Thermodynamic uncertainty for run-and-tumble type processes

Systems out of equilibrium typically carry macroscopic currents of particles, mass or energy. Thermodynamic uncertainty relations offer universal bounds linking such currents and their statistical fluctuations to other system properties, especially entropy production. These bounds offer measures for analysing long-time averages, or allowing the suppression of fluctuations in biochemical reactions and molecular motors. Most previous work exploring useful forms of such relations has focussed on time-homogeneous Markovian systems, but similar relations would be valuable for a much wider class of systems, especially those with memory or history dependence.
In a new paper, LML External Fellow Rosemary Harris and Mayank Shreshtha derive a new bound for a particular class of run-and-tumble type processes, a standard paradigm for modelling bacterial motility as well as other search strategies.
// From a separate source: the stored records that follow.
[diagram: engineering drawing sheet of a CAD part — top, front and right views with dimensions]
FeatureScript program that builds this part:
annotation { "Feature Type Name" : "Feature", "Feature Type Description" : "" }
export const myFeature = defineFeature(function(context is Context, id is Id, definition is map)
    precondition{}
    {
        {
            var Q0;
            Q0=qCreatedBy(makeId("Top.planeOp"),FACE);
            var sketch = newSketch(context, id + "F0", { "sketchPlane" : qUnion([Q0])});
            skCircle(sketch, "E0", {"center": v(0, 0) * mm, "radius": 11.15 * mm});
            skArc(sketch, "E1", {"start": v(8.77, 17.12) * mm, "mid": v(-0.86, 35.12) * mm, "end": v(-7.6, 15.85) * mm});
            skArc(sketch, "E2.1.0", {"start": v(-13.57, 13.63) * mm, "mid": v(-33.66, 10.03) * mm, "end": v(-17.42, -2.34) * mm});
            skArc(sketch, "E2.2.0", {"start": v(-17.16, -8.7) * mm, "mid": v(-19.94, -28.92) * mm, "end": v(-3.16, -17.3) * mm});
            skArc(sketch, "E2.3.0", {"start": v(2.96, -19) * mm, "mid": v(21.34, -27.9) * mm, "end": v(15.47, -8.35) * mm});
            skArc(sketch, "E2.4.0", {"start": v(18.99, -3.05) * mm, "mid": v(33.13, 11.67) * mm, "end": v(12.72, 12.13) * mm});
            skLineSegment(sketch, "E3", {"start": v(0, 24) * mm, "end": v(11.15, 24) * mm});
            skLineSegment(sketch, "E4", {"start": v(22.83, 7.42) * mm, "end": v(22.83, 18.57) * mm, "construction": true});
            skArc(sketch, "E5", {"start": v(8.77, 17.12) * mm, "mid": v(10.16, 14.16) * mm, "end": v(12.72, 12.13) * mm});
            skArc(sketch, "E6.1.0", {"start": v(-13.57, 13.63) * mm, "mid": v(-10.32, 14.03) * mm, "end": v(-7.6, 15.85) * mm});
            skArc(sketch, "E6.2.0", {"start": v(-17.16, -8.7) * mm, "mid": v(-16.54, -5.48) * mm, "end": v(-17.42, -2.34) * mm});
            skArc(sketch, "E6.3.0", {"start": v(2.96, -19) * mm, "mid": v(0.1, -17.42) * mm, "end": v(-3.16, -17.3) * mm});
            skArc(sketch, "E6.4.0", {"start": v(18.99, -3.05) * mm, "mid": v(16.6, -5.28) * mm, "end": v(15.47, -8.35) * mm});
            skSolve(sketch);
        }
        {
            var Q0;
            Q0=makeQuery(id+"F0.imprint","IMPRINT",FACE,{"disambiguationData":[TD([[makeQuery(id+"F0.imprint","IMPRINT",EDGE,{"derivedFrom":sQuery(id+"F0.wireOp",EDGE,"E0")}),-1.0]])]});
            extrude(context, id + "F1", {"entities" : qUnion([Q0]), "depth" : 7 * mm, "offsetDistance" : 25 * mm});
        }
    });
In such processes, random dynamics moving systematically in one direction, so-called “runs” are interrupted by stochastic resets of the preferred direction, “tumbles.” To derive bounds for such processes, the researchers use a mathematical framework based around so-called renewal-reward theory, a branch of probability theory often used in modelling inventories or the reliability of industrial processes, as well as biological systems.
As they demonstrate, the new uncertainty relation they derive for run-and-tumble models is often more restrictive and informative than previously known relations. The authors illustrate the difference in several simple single particle processes, and also with a many-particle exclusion process with collective reset. Harris and Shreshtha believe the new result could prove useful for researchers in the area of active matter.